There are very good managers in Portugal. There are very good players in Portugal. And Portuguese players too, albeit not enough – but that would lead us to a whole different argument. But the truth is that perhaps there aren’t enough very good clubs in Portugal. Apart from the usual suspects, there is virtually no other team that can pose a real threat or realistically dream of a title shot. There have been historical exceptions, but Belenenses and Boavista, the only two other clubs to have ever won the national title outside the three bigger ones, are still in the first tier and are usually good teams (both having had their ups and downs, sometimes literally), but are in no way shape or form a current threat to the status quo. There are good clubs who pose a more constant threat in more recent years, such as Braga, Vitória Guimarães or Marítimo, and then a couple of more sporadic cases such as Estoril or Paços de Ferreira, but not one of these is ultimately capable of rattling the cart more than a few good results here and an honorable position there.

Arguably this is the case practically everywhere else in Europe and even the World, but out of the top 10 UEFA leagues, nowhere else have only three teams dominated the entirety of the domestic league’s history the way the Portuguese Big Three have, except in the Ukraine where there’s a similar case with Shakhtar and Dynamo Kiev. This is evidence of a gap that has shown no real signs of tightening over the decades.

There isn’t a sure and safe solution for this, nor are we arguing that we have one, but this is nevertheless preoccupying in a footballing climate that has increasingly poorer attendance rates in stadiums and financial health in clubs. This benefits no one; not the small clubs who can’t seem to find a way to compete with the big boys, nor those big boys who season after season monopolize all the domestic trophies like it’s nothing but then find it hard to attract talent to a league where there’s only really three teams who look like they could go somewhere in international stages.

The newly instated board at the Portuguese League association is reportedly keen on working towards improving the situation, and hopefully they can find a way to come up with a solution that has so far eluded everyone involved with football in this little corner of the old continent.


Loan agreements conundrum again

This weekend brought another controversy in something we’ve discussed in a previous column, concerning agreements regarding players who go from one to another who then play each other. Belenenses didn’t field Deyverson nor Miguel Rosa, both former Benfica players who have moved to the blues from Belém. In this case, the players aren’t even loaned, although the clubs apparently have a buy-back clause in place and so that link was enough to make the Belenenses board prevent the players from appearing in the match.

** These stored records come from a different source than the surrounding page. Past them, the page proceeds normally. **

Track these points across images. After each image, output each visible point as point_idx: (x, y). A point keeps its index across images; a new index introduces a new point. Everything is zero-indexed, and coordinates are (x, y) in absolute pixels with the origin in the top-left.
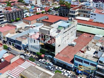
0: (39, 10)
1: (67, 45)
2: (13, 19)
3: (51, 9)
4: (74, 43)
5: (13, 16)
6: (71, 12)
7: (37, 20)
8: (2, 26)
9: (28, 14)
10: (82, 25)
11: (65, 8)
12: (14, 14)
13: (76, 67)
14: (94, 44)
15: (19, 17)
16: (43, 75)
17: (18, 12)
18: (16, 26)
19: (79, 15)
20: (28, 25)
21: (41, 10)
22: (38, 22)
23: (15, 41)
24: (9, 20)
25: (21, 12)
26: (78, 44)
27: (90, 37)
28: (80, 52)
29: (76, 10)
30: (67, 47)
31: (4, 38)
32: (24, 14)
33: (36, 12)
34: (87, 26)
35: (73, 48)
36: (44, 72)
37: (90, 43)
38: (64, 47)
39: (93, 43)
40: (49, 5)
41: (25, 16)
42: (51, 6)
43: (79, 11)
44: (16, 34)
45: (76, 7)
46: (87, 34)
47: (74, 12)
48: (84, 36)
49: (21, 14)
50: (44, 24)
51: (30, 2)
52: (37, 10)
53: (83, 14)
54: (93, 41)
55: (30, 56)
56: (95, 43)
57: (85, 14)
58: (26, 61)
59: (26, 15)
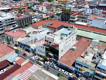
0: (44, 15)
1: (69, 49)
2: (23, 24)
3: (55, 14)
4: (74, 48)
5: (23, 22)
6: (71, 18)
7: (43, 25)
8: (14, 32)
9: (35, 20)
10: (81, 30)
11: (66, 14)
12: (24, 20)
13: (77, 70)
14: (91, 49)
15: (28, 23)
16: (48, 79)
17: (27, 18)
18: (25, 32)
19: (78, 20)
20: (36, 30)
21: (46, 16)
22: (44, 27)
23: (25, 45)
24: (20, 25)
25: (30, 18)
26: (78, 47)
27: (88, 41)
28: (80, 57)
29: (76, 16)
30: (68, 51)
31: (16, 42)
32: (33, 20)
33: (42, 17)
34: (85, 31)
35: (74, 52)
36: (49, 76)
37: (89, 48)
39: (91, 47)
40: (53, 12)
41: (33, 22)
42: (55, 12)
43: (78, 17)
44: (26, 38)
45: (76, 13)
46: (85, 38)
47: (74, 18)
48: (83, 40)
49: (30, 20)
50: (49, 29)
51: (37, 9)
52: (43, 16)
53: (81, 19)
54: (91, 46)
55: (37, 58)
56: (93, 48)
57: (83, 19)
58: (34, 65)
59: (34, 20)
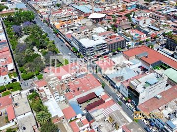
0: (144, 36)
1: (153, 96)
2: (115, 49)
4: (159, 97)
9: (130, 43)
15: (120, 47)
17: (120, 42)
21: (147, 36)
22: (137, 58)
23: (111, 81)
24: (110, 50)
25: (123, 41)
26: (164, 97)
28: (158, 109)
30: (152, 98)
31: (104, 74)
35: (157, 101)
37: (173, 101)
38: (148, 99)
39: (175, 101)
41: (126, 46)
42: (161, 30)
49: (123, 44)
51: (137, 21)
55: (120, 97)
58: (115, 104)
59: (128, 44)
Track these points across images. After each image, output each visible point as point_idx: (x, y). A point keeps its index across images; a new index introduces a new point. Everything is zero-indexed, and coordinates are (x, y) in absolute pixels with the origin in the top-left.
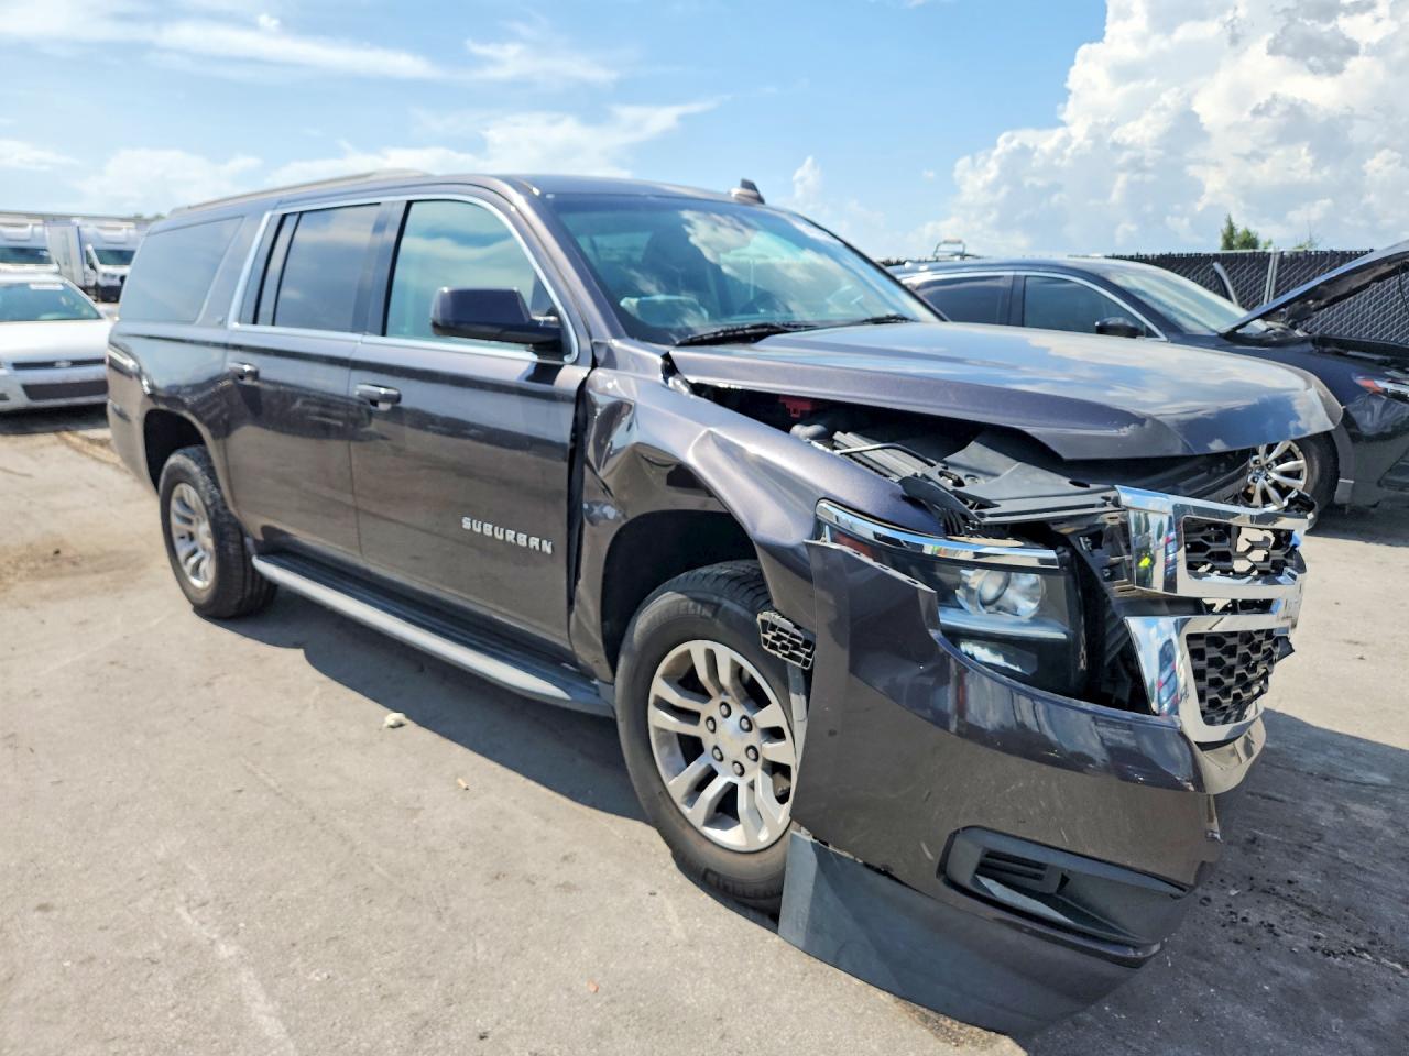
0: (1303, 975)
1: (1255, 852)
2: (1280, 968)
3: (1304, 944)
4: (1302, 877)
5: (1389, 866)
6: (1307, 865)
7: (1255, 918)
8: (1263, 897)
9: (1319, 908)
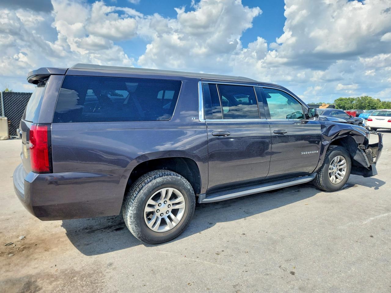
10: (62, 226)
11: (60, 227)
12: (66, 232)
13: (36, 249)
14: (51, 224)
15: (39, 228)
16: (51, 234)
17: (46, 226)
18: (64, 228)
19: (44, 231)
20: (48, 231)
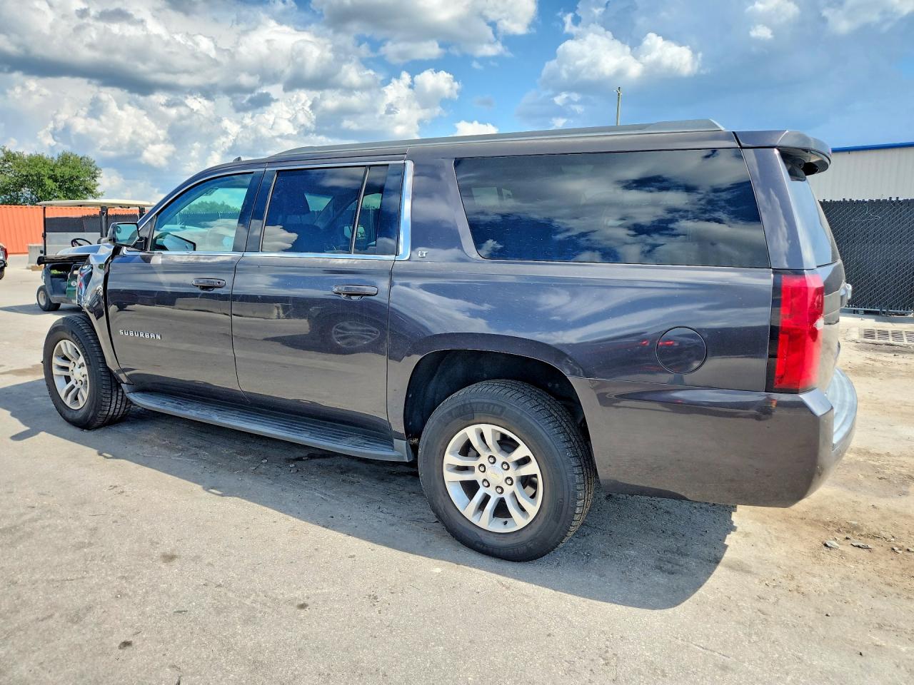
10: (734, 529)
11: (739, 529)
12: (733, 513)
13: (804, 512)
14: (756, 545)
15: (787, 552)
16: (765, 525)
17: (768, 549)
18: (732, 523)
19: (778, 538)
20: (769, 533)
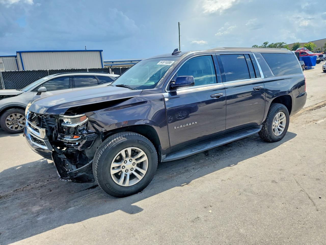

If the team was already in trouble facing the champions, those troubles were only enlarged with the absence of the pair. It’s a shame that these deals still happen and this only serves as yet another way the gap between big and small clubs discussed in the previous segment is showing no signs of closing.


A very special derby

A gleam of hope in the otherwise dark path towards closing the lacuna in Portuguese football has been the recent year’s growing of the Minho teams. SC Braga and Vitória SC battled it out this weekend, rather effusively at times since the teams ended up with ten and nine men respectively after three sending offs. The sharing of the spoils ended up benefiting no one since Braga would have enjoyed that home win and Vitória fell to third place. But the quality, structure, work and potential is there for both outfits to finally break the Big Three hegemony.

Whether they can ultimately do it or not is hopefully possible, but unfortunately not very likely. Though if Sérgio Conceição and Rui Vitória keep being given the time and resources they need, who knows what surprises the future might bring.


Talent Radar Player of the Week

Carlos Mané is starting to become more prominent in Sporting’s squad. The youngster showed his class again this week in Sporting’s triumph away to Boavista, scoring the goal that effectively killed the home team’s hopes, making it 0-2 in the 56th minute. The winger has been earning a starting shout in the last few matches and keeps improving his game, thus earning this week’s recognition.